A couple of bouts of good, tough choreography could have saved this soggy chat-fest, but there's little on display. The worst comes first, in an interminable solo for Guillem by Lin Hwai Min in which she doodles around the stage and wriggles on the floor, showing off her famous high extension in meaningless kicks and splits to a gloomy troubadour song delivered by a woman in a sack dress over a violin drone (five musicians are up on stage as well). Previously I'd have sworn I'd be transfixed by Guillem's extraordinary body even if she was hanging out her weekly wash. I now know that even the greatest artists need great material. This is so far off the mark that it's embarrassing.
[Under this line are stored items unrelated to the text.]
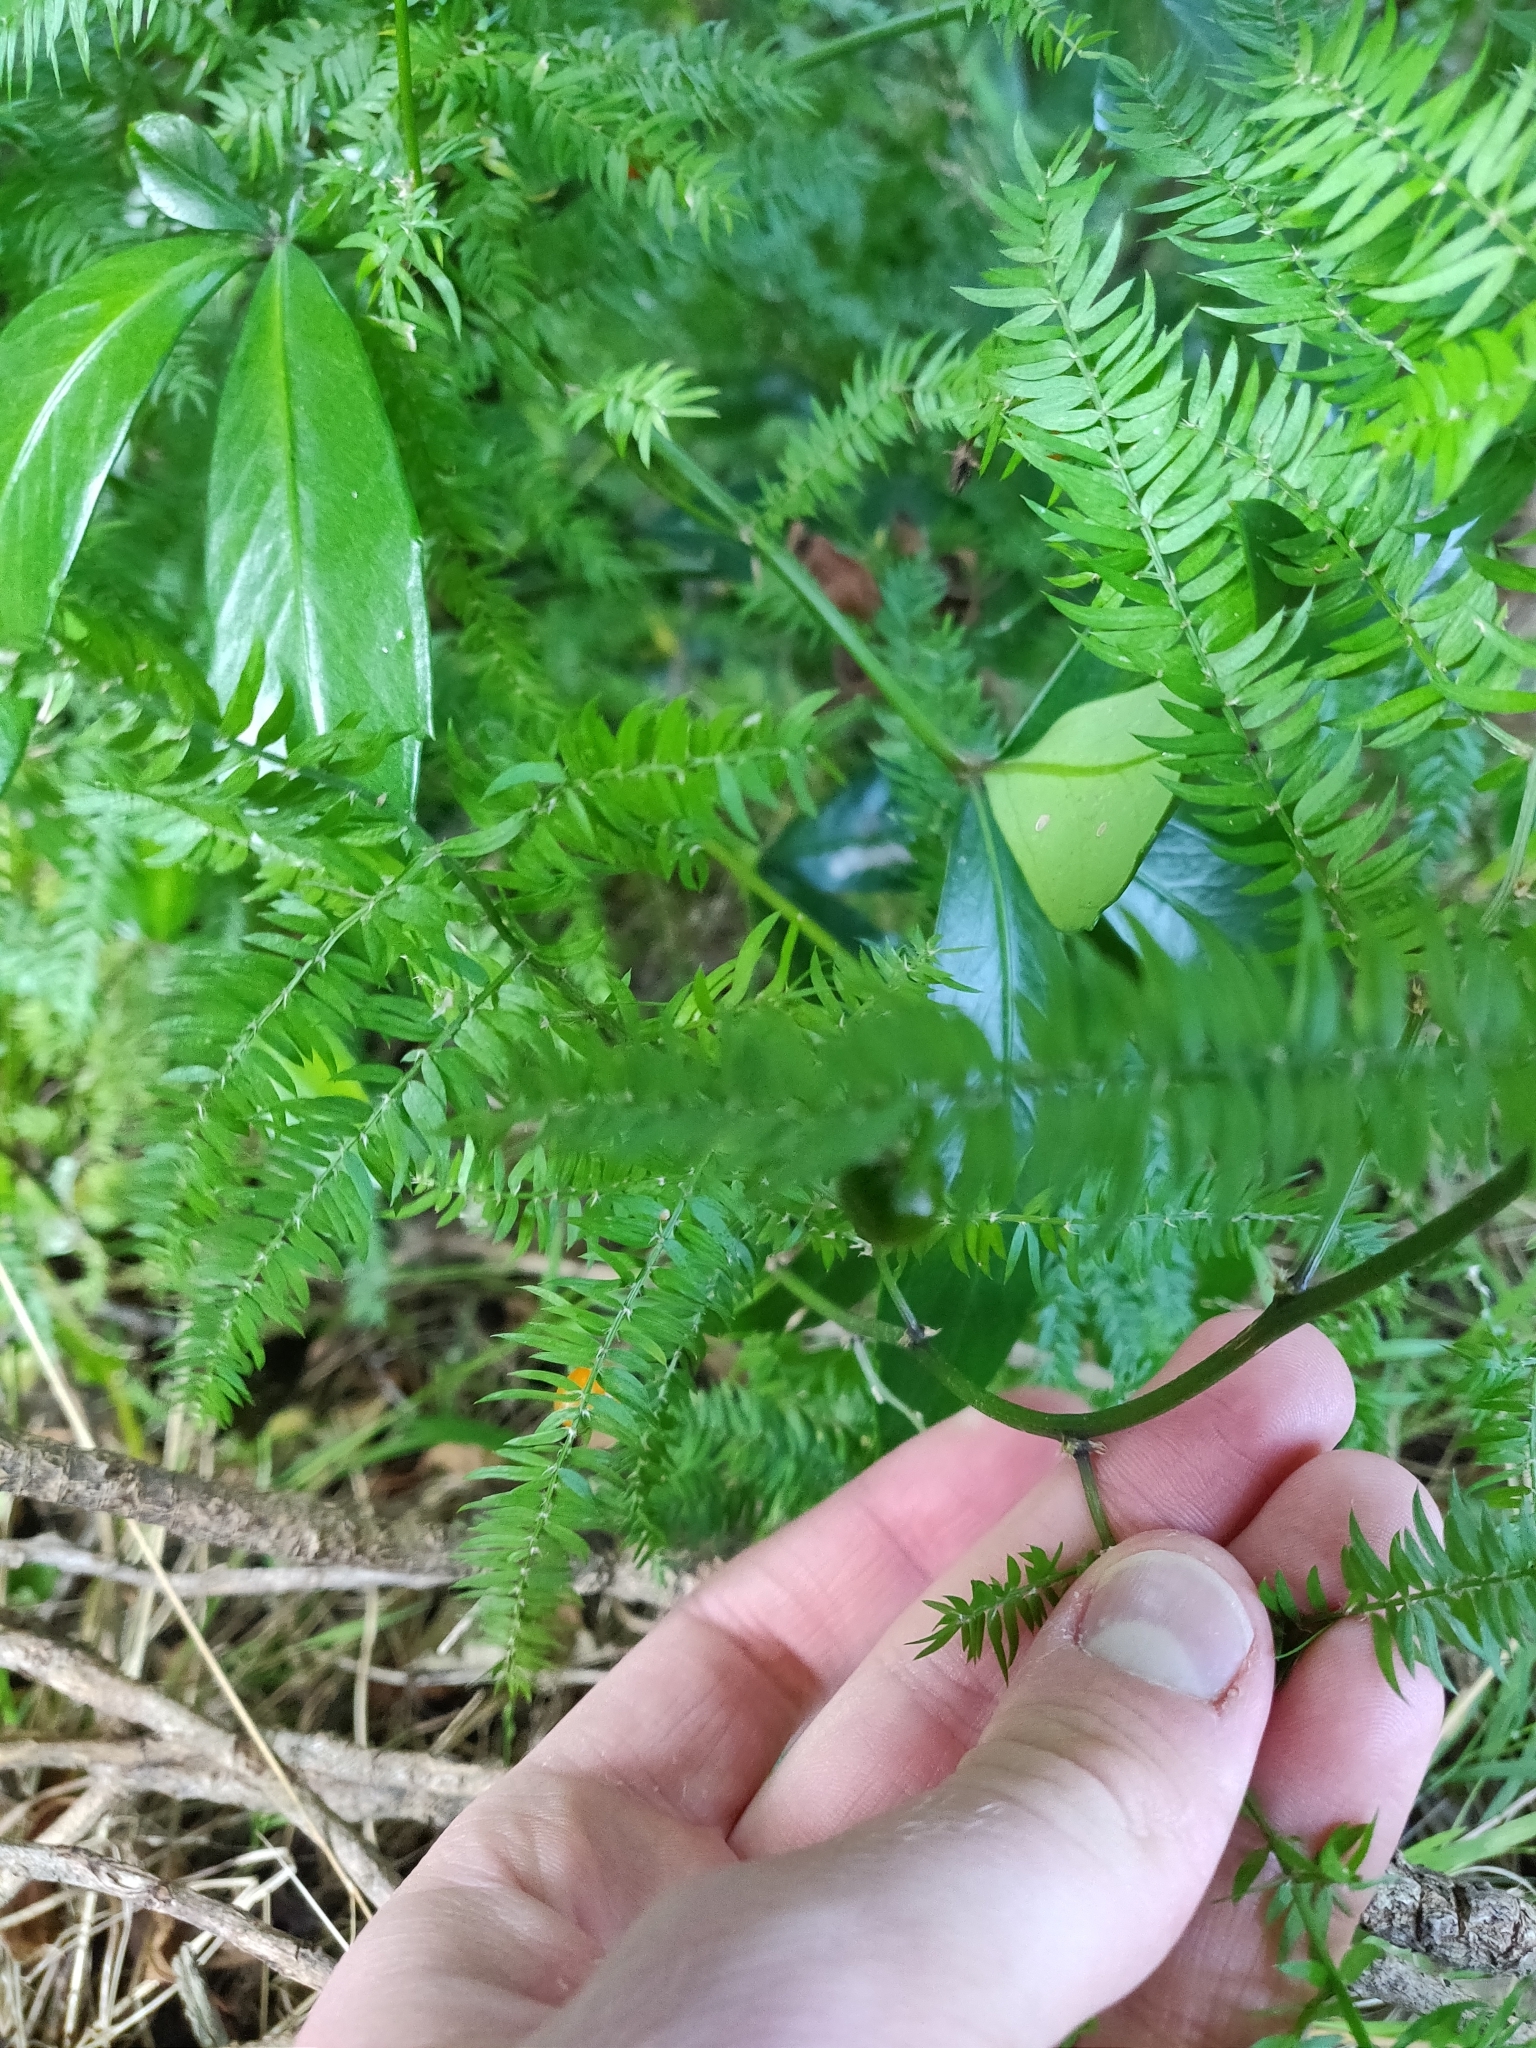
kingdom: Plantae
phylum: Tracheophyta
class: Liliopsida
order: Asparagales
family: Asparagaceae
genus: Asparagus
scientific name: Asparagus scandens
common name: Asparagus-fern
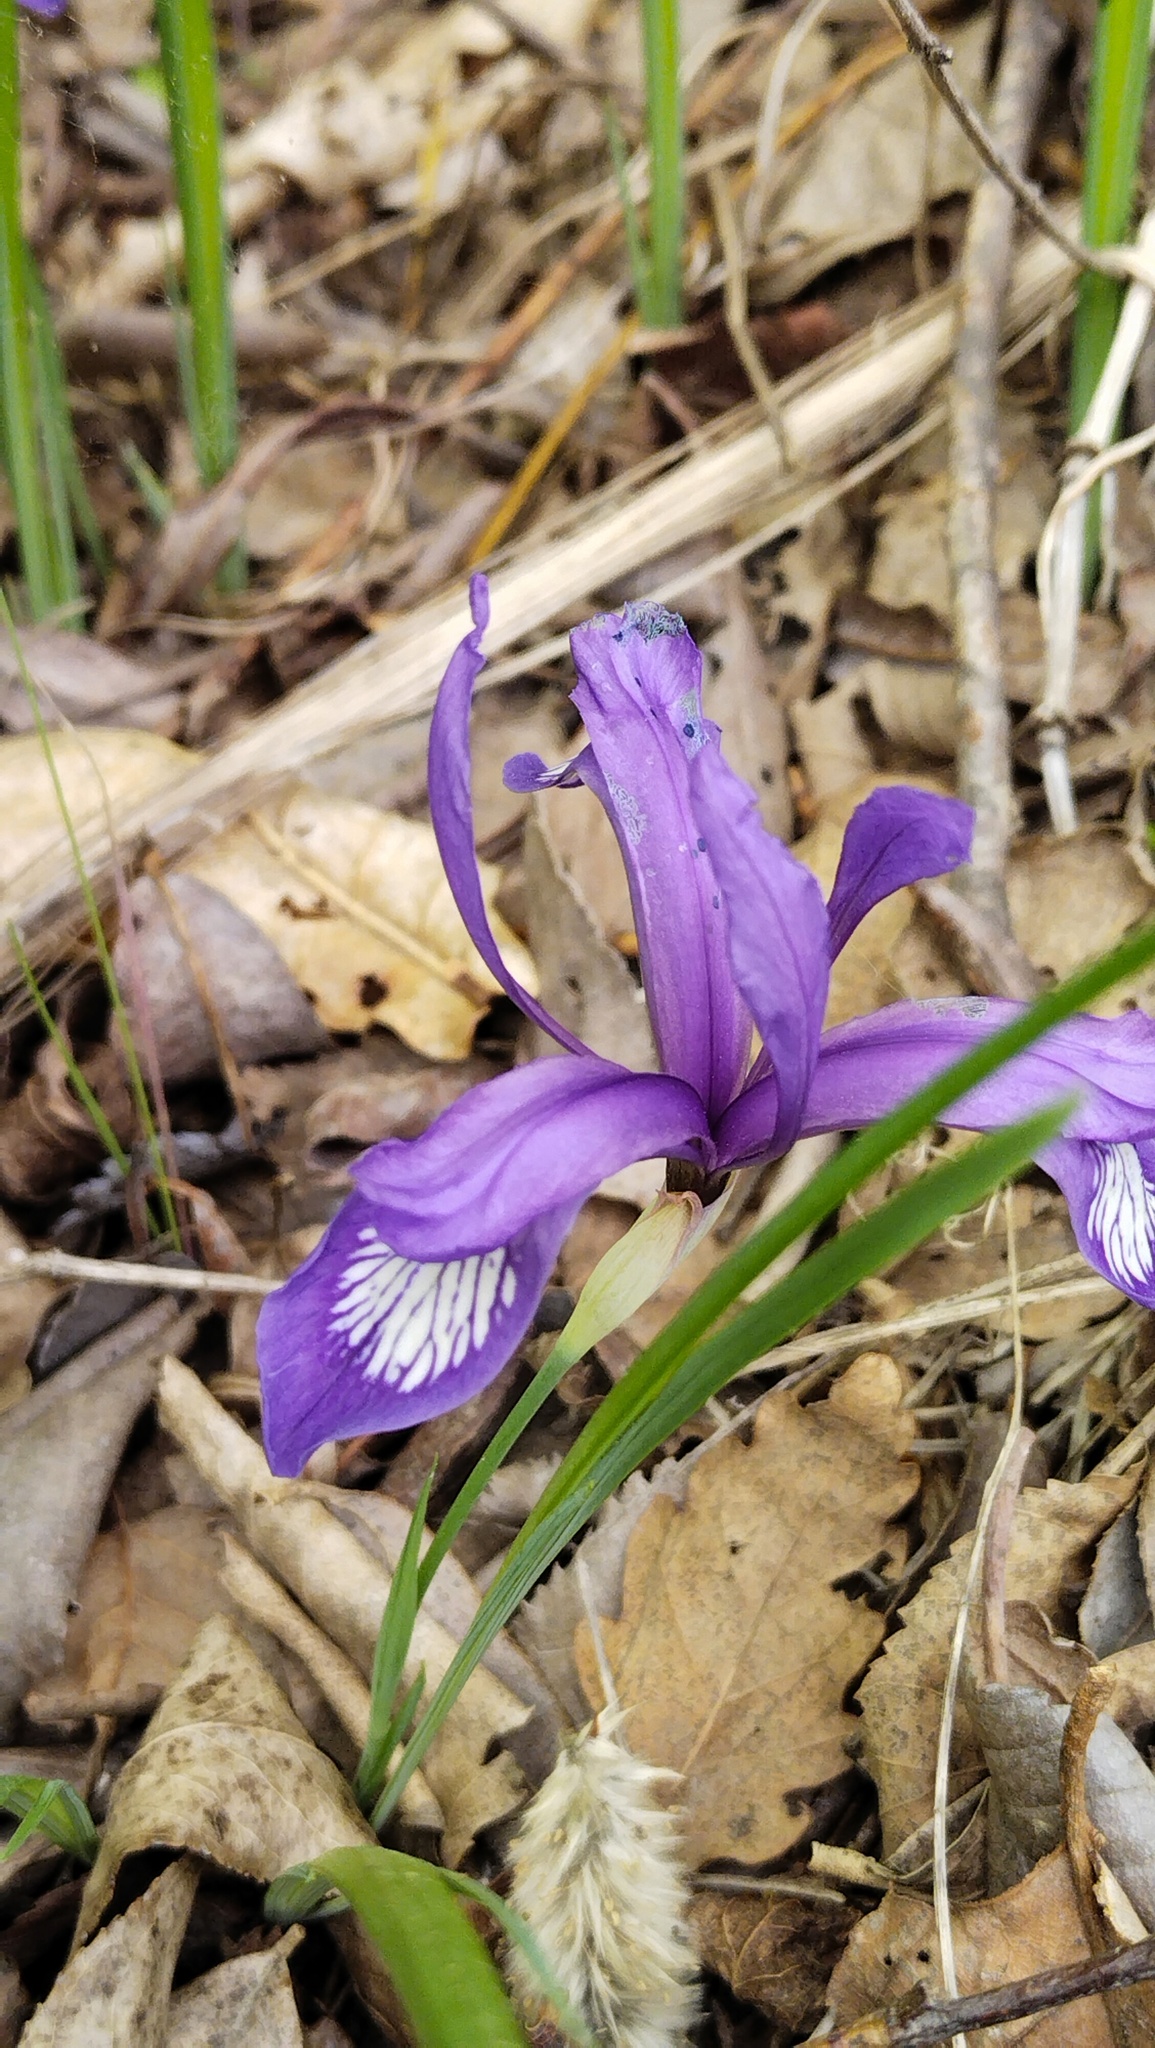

Khan comes off better in his solo, devised for him by Gauri Sharma Tripathi. It's an uneven match not only because it boasts a structure and a style, and the ravishing melismatic Indian singing of Faheem Mazhar, but it's utterly traditional, and though Khan plays this down by dressing in a T-shirt, the sequence has the grand eloquence of kathak with its shivering footwork, arrowed turns and lushly florid arms. Yet even this small piece of perfection gets tampered with, as Khan begins and ends with a horribly misjudged pretence that he's trying, and failing, to resist the tug of tradition. Extending his arms stiffly and looking distressed, I only saw a client in a kinesiology test coming up positive for wheat allergy.

The stage setting, by Shizuka Hariu (they've assembled a thoroughly exotic bunch), is a striking white Artex-covered cave with a slash in it. The lighting, by Mikki Kunttu (a Finn, if you're wondering), is modishly flat and glamorous in grey. But even these meagre house-points are cancelled out by the sheer banality of the stars' dances together. The first, in which Sylvie takes the lead, is based on the most elementary student exercise in contact improvisation: let's join hands and you do what I do, OK? They snaky-snaky their arms. A nudge of Sylvie's hips sends Akram off-balance. He responds with a pretend headbutt. It goes on, and on.

For me the sole point of interest is the extent to which it's Guillem with her lean and loosely structured body who looks awkward and gawky in this ill-defined play-dancing while the more compact Khan looks almost at home, if grossly under-stretched. Had I paid £35-plus for my ticket I'd have wanted my money back. We all accept that it's tough at the top. But asking your audience for sympathy, still worse, to witness your therapy sessions, will always be in very poor taste.